• Required work: Where does the string "haben" occur in the records below? Copy every line that holds it.

*** Exercise data ***

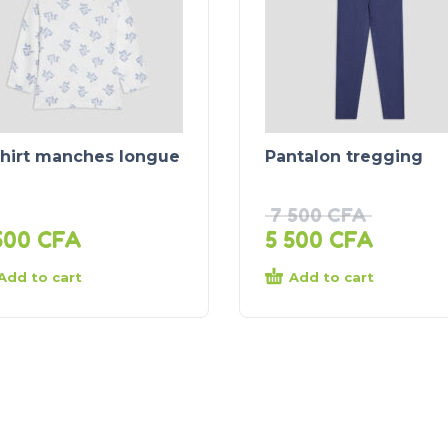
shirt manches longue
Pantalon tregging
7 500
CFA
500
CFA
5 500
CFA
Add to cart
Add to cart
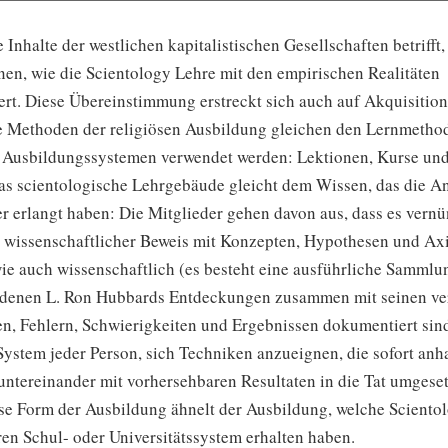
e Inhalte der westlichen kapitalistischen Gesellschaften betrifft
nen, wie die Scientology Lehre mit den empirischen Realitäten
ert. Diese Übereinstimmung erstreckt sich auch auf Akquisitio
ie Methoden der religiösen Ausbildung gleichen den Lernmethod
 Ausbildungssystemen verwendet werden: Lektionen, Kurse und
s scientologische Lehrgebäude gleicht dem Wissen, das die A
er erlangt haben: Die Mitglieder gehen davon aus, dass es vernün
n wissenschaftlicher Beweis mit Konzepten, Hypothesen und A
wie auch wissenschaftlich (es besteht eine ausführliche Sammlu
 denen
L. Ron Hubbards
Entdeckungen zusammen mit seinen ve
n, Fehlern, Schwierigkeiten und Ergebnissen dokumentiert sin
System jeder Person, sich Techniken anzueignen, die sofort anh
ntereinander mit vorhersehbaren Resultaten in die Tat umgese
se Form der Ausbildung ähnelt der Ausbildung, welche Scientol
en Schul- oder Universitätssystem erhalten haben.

*** End of Exercise data ***

• Your response:
er erlangt haben: Die Mitglieder gehen davon aus, dass es vernün
en Schul- oder Universitätssystem erhalten haben.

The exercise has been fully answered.